From here, I asked to be referred to an OB GYN. She immediately increased my
Metformin to 1500mg and started me on Clomid, a fertility medicine. Many say
that Clomid gives you a case of the crazies, or makes you overly emotional. I
didn’t have too many side effects with it, but did have a couple of incidences
that I could contribute to the Clomid crazies.

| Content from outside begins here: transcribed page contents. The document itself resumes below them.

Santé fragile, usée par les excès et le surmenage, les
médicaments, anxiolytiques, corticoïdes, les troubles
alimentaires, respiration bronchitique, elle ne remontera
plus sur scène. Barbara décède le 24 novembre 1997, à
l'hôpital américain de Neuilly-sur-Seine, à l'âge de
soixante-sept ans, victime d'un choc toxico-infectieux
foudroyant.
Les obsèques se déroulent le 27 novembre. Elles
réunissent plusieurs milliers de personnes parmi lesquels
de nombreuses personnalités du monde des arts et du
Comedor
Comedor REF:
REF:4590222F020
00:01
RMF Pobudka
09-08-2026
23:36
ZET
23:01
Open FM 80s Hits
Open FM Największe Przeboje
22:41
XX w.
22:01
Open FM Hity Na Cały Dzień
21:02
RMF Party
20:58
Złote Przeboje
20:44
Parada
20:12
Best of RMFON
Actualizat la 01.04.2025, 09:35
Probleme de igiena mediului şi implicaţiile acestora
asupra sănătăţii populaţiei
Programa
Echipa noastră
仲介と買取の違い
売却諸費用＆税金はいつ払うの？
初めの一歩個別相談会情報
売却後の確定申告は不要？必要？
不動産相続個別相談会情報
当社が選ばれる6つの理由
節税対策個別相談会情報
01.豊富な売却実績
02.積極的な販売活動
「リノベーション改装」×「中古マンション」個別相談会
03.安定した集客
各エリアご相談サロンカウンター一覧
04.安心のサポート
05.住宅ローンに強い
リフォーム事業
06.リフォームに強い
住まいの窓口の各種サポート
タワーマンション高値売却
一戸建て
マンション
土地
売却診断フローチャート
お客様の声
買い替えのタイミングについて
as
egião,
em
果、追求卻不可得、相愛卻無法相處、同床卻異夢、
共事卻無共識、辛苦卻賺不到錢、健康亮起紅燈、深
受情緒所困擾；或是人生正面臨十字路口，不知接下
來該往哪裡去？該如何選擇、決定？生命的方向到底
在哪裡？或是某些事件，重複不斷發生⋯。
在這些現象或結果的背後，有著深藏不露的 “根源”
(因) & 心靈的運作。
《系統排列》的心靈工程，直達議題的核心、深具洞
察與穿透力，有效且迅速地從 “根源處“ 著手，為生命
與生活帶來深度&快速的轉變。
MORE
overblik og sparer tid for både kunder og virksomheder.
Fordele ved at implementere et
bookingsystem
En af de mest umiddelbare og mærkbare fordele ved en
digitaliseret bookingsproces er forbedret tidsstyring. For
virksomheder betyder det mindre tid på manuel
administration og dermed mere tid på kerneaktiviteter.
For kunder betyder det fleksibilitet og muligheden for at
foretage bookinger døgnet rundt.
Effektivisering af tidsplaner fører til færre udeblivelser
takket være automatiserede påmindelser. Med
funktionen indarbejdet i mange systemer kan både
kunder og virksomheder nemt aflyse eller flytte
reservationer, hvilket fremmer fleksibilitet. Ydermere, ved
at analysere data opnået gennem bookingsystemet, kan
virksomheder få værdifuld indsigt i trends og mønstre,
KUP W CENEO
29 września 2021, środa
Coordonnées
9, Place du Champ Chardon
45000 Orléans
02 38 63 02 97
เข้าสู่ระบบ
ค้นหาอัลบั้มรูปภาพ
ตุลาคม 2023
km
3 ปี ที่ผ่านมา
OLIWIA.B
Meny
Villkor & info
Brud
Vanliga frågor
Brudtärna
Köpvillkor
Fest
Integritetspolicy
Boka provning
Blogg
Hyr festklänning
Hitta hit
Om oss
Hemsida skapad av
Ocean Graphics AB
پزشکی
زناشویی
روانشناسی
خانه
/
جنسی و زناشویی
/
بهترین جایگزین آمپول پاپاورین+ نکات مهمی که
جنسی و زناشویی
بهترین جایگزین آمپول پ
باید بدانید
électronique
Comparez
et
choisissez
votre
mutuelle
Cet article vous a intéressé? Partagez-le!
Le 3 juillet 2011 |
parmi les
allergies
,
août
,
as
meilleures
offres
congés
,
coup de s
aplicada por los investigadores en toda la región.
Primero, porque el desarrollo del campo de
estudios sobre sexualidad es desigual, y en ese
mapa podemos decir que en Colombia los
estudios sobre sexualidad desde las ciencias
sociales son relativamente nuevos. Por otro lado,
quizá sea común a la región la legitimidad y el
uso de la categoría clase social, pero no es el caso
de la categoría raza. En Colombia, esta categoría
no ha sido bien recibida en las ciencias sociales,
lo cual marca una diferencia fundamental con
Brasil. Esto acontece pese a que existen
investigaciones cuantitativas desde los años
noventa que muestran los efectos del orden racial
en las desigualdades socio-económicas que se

Month 1, no ovulation. Tears shed. Hubby goes for semen analysis. Doctor’s
office says they come back normal.
Month 2, fertility drugs increased. No ovulation. More
tears.
Month 3, fertility drugs increased. No ovulation. More
tears. Depression
Month 4, the OBGYN was out of ideas. We were referred to IVF
Michigan- I went there today. This is how my visit went. First, I sat anxiously
in the waiting room, the office was running behind, and my anxiousness
increased every minute. Finally, they called my name. I went to the back and
was seated in the Dr.’s office. More anxiousness waiting for him. Finally he
entered. We said our hello’s and he started filling me on. First step would be
fertility drugs- done that, didn’t work. Second step could be injectables to
increase egg production- he explained this was a bad idea because it causes
women with PCOS to produce high order multiples (quints, etc.) and this would
lead to a very dangerous pregnancy. Our only option was in vitro fertilization.
Oh, and since Brian’s semen analysis was so poor (WAIT, WHAT?!!). Evidently, my
doctor’s office did not correctly discuss the results with me. He only produces
5% good sperm. So between this, and my PCOS, IVF is our ONLY option.
Alright, we can deal with this. The chances could be 70% for
us to get pregnant. From here, I was ushered to another room for a pelvic
ultrasound. This ultrasound revealed that my lining, which he would have liked
at 4mm, was actually at 14mm. PCOS can cause hyperplasia and even cancer. I
have an endometriotic biopsy Monday.
Until then…… I wait. It seems like this whole situation has been a
lot of waiting. A lot of waiting….. and a lot of tears. I find strength in
those who talk to me about the issue. I don’t like bottling it inside. Through
the help of a very dear friend *J*, I have been able to talk through a lot of
the issues I have had dealing with such a difficult time. I like to say that I
have accepted that whatever is meant to be, will happen. But every time somebody
I know announces they are pregnant, I can’t help but feel my heart sink. Don’t
get me wrong, I am happy for them. I am so glad that they have been blessed
with something so amazing, but I can’t help but think…. Why not me?
What I ask of you all, is please,
don’t feel like you can’t talk to me about it. I have no problem talking about
it, and it even helps me deal with things that are going on. The support I have
received up to now has helped me deal with each tear that fell. Tonight, I am
accepting of the situation. I know that everything happens for a reason. And
that there is another plan for me if it doesn’t work out. Tomorrow might not be
this easy. And perhaps in another hour,
it won’t be either….. but for now- Goodnight readers. Thanks for listening.